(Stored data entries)
=== Section Start ===
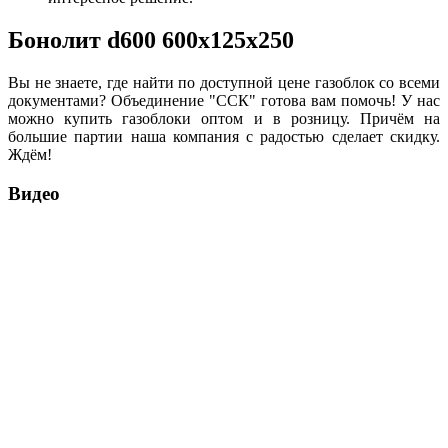
Бонолит d600 600x125x250
Вы не знаете, где найти по доступной цене газоблок со всеми
документами? Объединение "ССК" готова вам помочь! У нас
можно купить газоблоки оптом и в розницу. Причём на
большие партии наша компания с радостью сделает скидку.
Ждём!
Видео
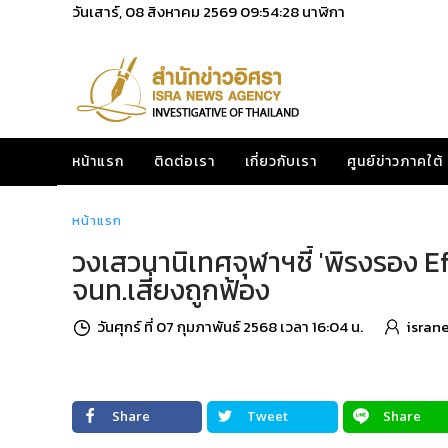
วันเสาร์, 08 สิงหาคม 2569
09:54:29
นาฬิกา
หน้าแรก
ติดต่อเรา
เกี่ยวกับเรา
ศูนย์ข่าวภาคใต้
หน้าแรก
วงเสวนานิเทศจุฬาฯชี้ 'พิรงรอง 
จนท.เสี่ยงถูกฟ้อง
วันศุกร์ ที่ 07 กุมภาพันธ์ 2568 เวลา 16:04 น.
isran
Share
Tweet
Share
=== Section End ===
- Work item -
Copy each line of the records above exactly as written. Do not carry over any picture.

- Finished exercise -
Бонолит d600 600x125x250
Вы не знаете, где найти по доступной цене газоблок со всеми
документами? Объединение "ССК" готова вам помочь! У нас
можно купить газоблоки оптом и в розницу. Причём на
большие партии наша компания с радостью сделает скидку.
Ждём!
Видео
วันเสาร์, 08 สิงหาคม 2569
09:54:29
นาฬิกา
หน้าแรก
ติดต่อเรา
เกี่ยวกับเรา
ศูนย์ข่าวภาคใต้
หน้าแรก
วงเสวนานิเทศจุฬาฯชี้ 'พิรงรอง 
จนท.เสี่ยงถูกฟ้อง
วันศุกร์ ที่ 07 กุมภาพันธ์ 2568 เวลา 16:04 น.
isran
Share
Tweet
Share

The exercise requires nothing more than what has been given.